Teaching children to be active citizens in schools
So a group of fairly powerful people met together to talk about sharing power with the people we work with. Most of us acknowledged the irony of the situation and some spoke from personal experience about the challenges of practical power sharing. Some of us were able to speak from the point of view of being excluded or powerless. All of us are seeking a better distribution of power in our communities and, scaling it up, in our country.
For me there are two key factors to think about, both of which came up in our discussion.
The first is a principle from Catholic Social Thought - subsidiarity. Subsidiarity, as we at Together for the Common Good explain it, is where responsibility is taken at the most appropriate level. So decisions should always be taken as close as possible to where they will have their effect.

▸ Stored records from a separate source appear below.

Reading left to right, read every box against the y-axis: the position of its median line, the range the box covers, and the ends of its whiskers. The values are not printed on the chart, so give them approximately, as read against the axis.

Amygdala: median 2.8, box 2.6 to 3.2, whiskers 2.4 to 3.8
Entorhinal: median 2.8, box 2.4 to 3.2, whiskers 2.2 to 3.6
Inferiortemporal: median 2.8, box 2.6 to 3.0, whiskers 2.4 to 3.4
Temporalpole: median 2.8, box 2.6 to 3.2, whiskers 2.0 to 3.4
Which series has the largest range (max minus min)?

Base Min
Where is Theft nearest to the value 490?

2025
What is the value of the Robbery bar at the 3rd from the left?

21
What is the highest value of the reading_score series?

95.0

A central authority should perform only those tasks, take only those decisions, which cannot be performed or taken at a more local level. Since responsibility for decision-making implies power to take decisions, this means that power should be vested as close to the action as possible.
However, and this is my second factor, there is little point in devolving power and responsibility for a decision to individuals or a community organisation if they do not also have the resources, energy, training, headspace to take it on. Which is where T4CG’s Common Good Schools programme comes in.

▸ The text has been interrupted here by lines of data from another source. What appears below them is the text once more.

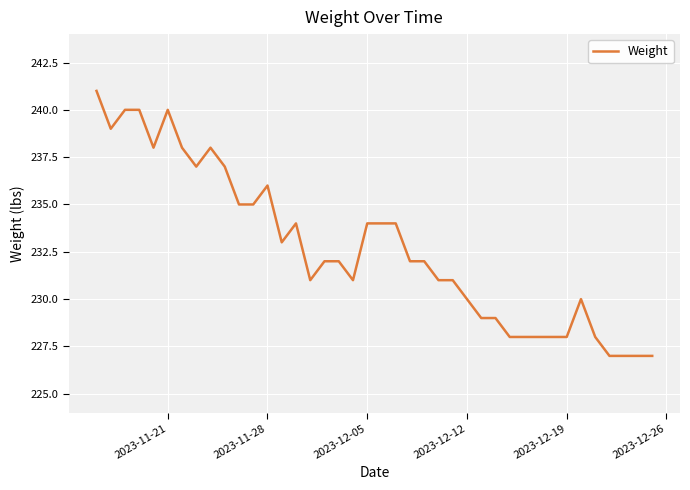

What is the difference between the maximum and minimum values?

14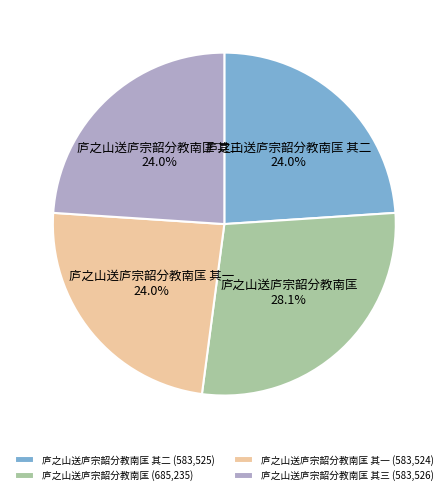

Is there any slice that represents more than half of the pie?

No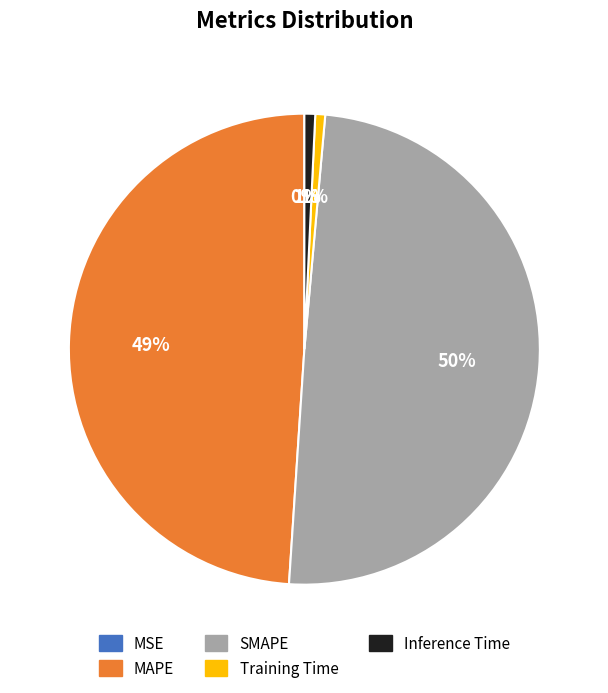

To the nearest percent, what portion does Inference Time represent?

1%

The ten session Common Good Schools programme enables young people to take personal responsibility, to value community and each other, and shows them how to put the principles of the Common Good into practice. By fostering local engagement, the programme helps to position a school as a force for the Common Good in its local neighbourhood. For example, a school in Liverpool hosts a weekly lunch club in the school for local elderly people. A local resident makes soup and pupils from years 9 and 10 serve the food, building inter generational relationships.
Grounded in Christian social teaching but communicated in non religious language, this programme enhances moral, spiritual and character education, encouraging independence of thought and enabling young people to discern their unique vocation in relationship with others. Common Good Schools is a linked set of lesson plans, assemblies and community engagement activities designed for KS3 and 4 (and probably also usable for Year 6 but this hasn’t been tried yet). The lesson plans are very flexible and can be incorporated into RE lessons alongside other material or even run in a shortened form in Tutor time.
At the Roundtable, as we reflected on the difficulties people sometimes face in taking or exercising power one of us came up with the phrase ‘a sense of constructive entitlement’. To me this would be the opposite of the benefit/welfare dependency or the scrounger mentality that is scapegoated in the tabloid media or poverty porn reality TV. And again it links with a key aspect of our work at Together for the Common Good; the idea that each of us has our own vocational responsibility, and that reflecting on and practicing Common Good principles can help us to understand what it is and how to better live it out.
Through the CGS programme, which is currently being piloted in Battersea and Tulse Hill, young people are developing a sense of their own value as human beings located in a community and with unique gifts and skills, as well as of the importance of their particular participation in the building of the Common Good.